3. Materials and Methods

3.1. Plant Materials

Diploid lemongrass (Cymbopogon flexuosus (Nees ex Steud.) W. Watson) accession SG-01 was planted in the experimental fields of Shaoguan University (Shaoguan, China) and Huazhong University of Science and Technology (Wuhan, China), respectively.

3.2. Identification and Phylogenetic Analysis of CfARF Genes

To comprehensively identify the ARF proteins and their encoding genes, a combined approach was taken using both the BLAST-based method and the domain search method. Sorghum (Sorghum bicolor) ARF proteins in the BTx623 genome and rice (Oryza sativa) ARF proteins in the rice Nipponbare genome were retrieved based on previous reports and used for the BLASTp search to identify potential CfARF proteins (E-value < 1 × 10−5) [27,52]. In parallel, the hidden Markov model (HMM) profiles of the B3 domain (PF02362) and ARF domain (PF06507) were employed for the hmmsearch against all of the protein sequences of the lemongrass genome. The identified putative CfARF proteins from both search methods were combined and re-confirmed with domain analysis using the InterPro database (https://www.ebi.ac.uk/interpro/ (accessed on 30 March 2024)). This CfARF identification process was performed for both haplotype genomes of lemongrass.
The protein sequences of CfARFs were aligned using MUSCLE with default parameters. Arabidopsis thaliana ARFs (AtARFs), OsARFs, and SbARFs were used for protein sequence alignment and phylogenetic tree construction [27,42,52,53]. CfARFs were designated according to phylogenetic clades and neighboring SbARFs, for which the established orthologous relationships between sorghum and maize genes were used [36]. ZmARFs have been identified and designated, with some ZmARFs functionally investigated [20,22,25,44]. To identify those ARF-encoding genes that have evolved from whole-genome duplication (WGD) events, information regarding Arabidopsis ancient WGD events (i.e., α-, β-, γ-WGDs) and Poaceae WGD events (ρ-WGD) was adopted from previous studies [37,38].
A phylogenetic tree including AtARFs, OsARFs, SbARFs, and CfARFs was constructed using the maximum-likelihood (ML) method, with 1000 bootstrap replicates using MEGA-X software [54,55].
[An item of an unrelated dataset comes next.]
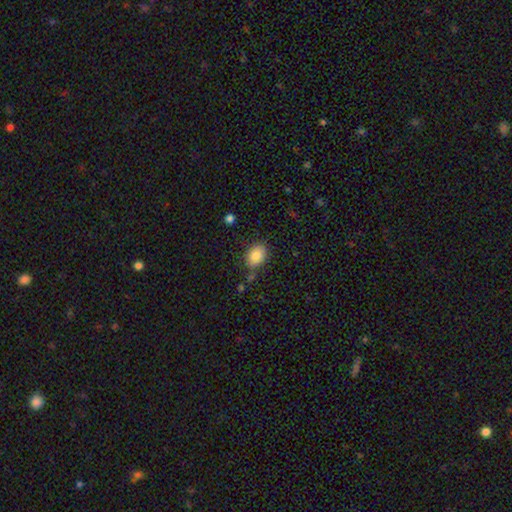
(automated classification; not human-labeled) smooth 85%, star or artifact 9%, featured or disk 7%. Down the decision tree: how rounded — in between (65%); merging — none (76%).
3.3. Analyses of the Molecular Properties of CfARF Proteins

The protein characteristics (i.e., protein length (aa), theoretical isoelectric point (pI), and molecular weight (Da)) were calculated using the Expasy ProtParam tool (www.expasy.org/resources/protparam (accessed on 30 March 2024)). The percentage of sequence identity between CfARF proteins was calculated using the Clustal-Omega tool on the EMDL-EBI database (https://www.ebi.ac.uk/Tools/msa/clustalo/ (accessed on 10 April 2024)), which generates the ‘Percent Identity Matrix’, showing the percentage of sequence identity between each pairwise comparison.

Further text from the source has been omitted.